General visceral afferent fibers from the viscera and blood vessels follow their efferent fibers. They are the peripheral processes of pseudo-unipolar neurons situated in the dorsal root ganglion of thoracic and upper two lumbar spinal nerves. Visceral afferent fibers which enter the spinal cord through spinal nerve roots terminate in the gray matter. They form connections with CNS that controls autonomic reflex functions. Visceral pain is felt near the viscera or in a cutaneous area or other tissue whose somatic afferents enter the spinal segments that receiving visceral afferents from viscera, the explanation underlying the referred pain.
Sympathetic ganglia and nerves except the preganglionic neurons form from the neural crest cells. During neurulation, the neural crest cells migrate to cranial, vagal, trunk and lumbosacral areas. Trunk neural crest population gives rise to sympathetic ganglia. Neural crest cells migrate ventrally to the area of future paravertebral and prevertebral plexuses forming the sympathetic chain and major ganglia around the ventral branches of the abdominal aorta.
Blood Supply and Lymphatics
Medial branches of the lumbar arteries will give ganglionic branches that supply the sympathetic ganglia and trunk. Veins drain into the corresponding lumbar veins. Lymphatics drain into lateral aortic lymph nodes.

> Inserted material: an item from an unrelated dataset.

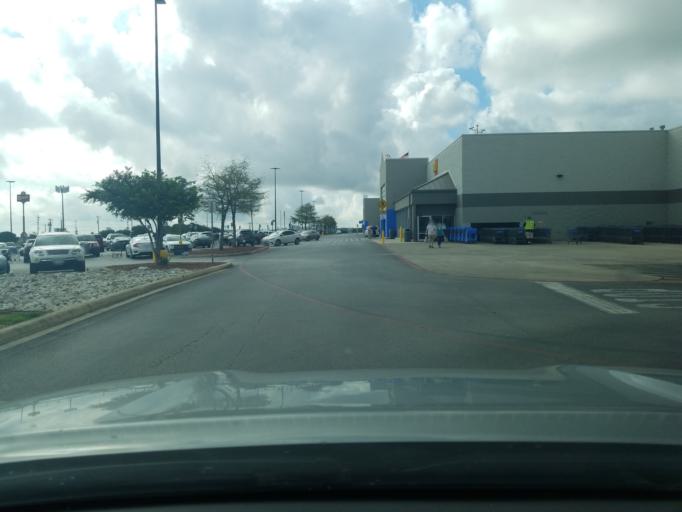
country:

Lumbar sympathetic chain shows variations in its position and number of ganglia. Rami communicantes of lumbar sympathetic chain crossed the common iliac arteries and joined in front of first sacral vertebra. The number of ganglia in a single chain varied from 2 to 6 with a mean of 3.9. Sympathetic chain passed posterior to the crus of a diaphragm in the majority of the cases, in a few instances, it passed behind the medial arcuate ligament. Hyperactivity of the sympathetic nervous system could be the cause of reflex sympathetic dystrophy/complex regional pain syndrome.

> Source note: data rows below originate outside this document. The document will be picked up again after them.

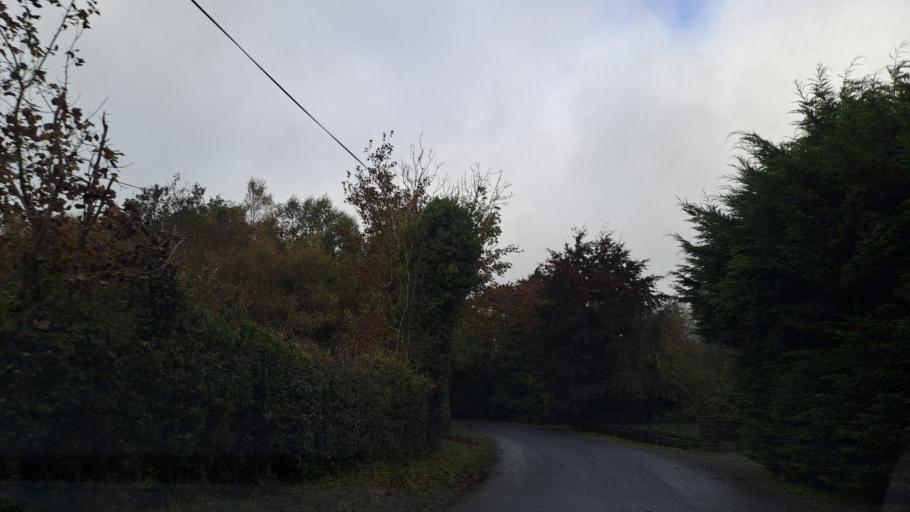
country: IE
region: Ulster
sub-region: An Cabhan
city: Bailieborough
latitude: 53.9908
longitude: -6.9903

Conventionally, the lumbar sympathetic chain is accessible through transperitoneal and retroperitoneal approaches. However, a novel, minimally invasive, a lateral peritoneal approach was also found safe and effective for sectioning of the sympathetic chain. Retroperitoneoscopic resection technique was also successful in lumbar sympathectomy, although the lumbar sympathetic chain is at risk while approaching an anterior lumbar spine through retroperitoneal oblique approach between psoas major muscle and aorta. During chemical lumbar sympathectomy, the puncture needle tip is placed in front of psoas major muscle inactivating agent is injected around the sympathetic chain. This procedure is associated with ureteropelvic damage, hence the introduction of selective chemical lumbar sympathectomy in which gray rami communicantes are the targets.

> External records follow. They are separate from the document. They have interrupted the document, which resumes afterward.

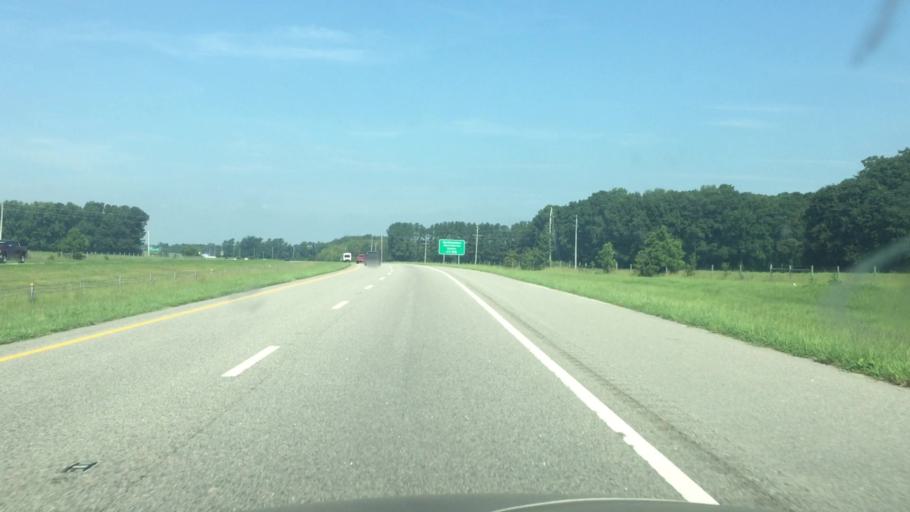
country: US
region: North Carolina
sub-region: Robeson County
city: Lumberton
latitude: 34.5915
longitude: -79.0714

A sympathetic block is performed to treat several vascular disorders, lumbar sympathectomy is indicated to improve blood circulation in vasospastic disorders like Raynaud disease. It is advised to improve distal circulation to the extent that amputation can be avoided and in cases where vascular reconstruction is not available, such as Buerger disease. It is the choice of treatment in idiopathic plantar hyperhidrosis, frostbite, reflex sympathetic dystrophy and complex regional pain syndrome. The lumbar sympathectomy destroys sensory and vasomotor fibers as evidenced by relief of rest pain and increased blood flow. For the sympathetic block, the medial border of the psoas major acts as a guide for needle placement at the level of L3 where there is consistency in its relation in people with spondylophytes. Complications of the procedure are significantly reduced with radiography guided needle insertion.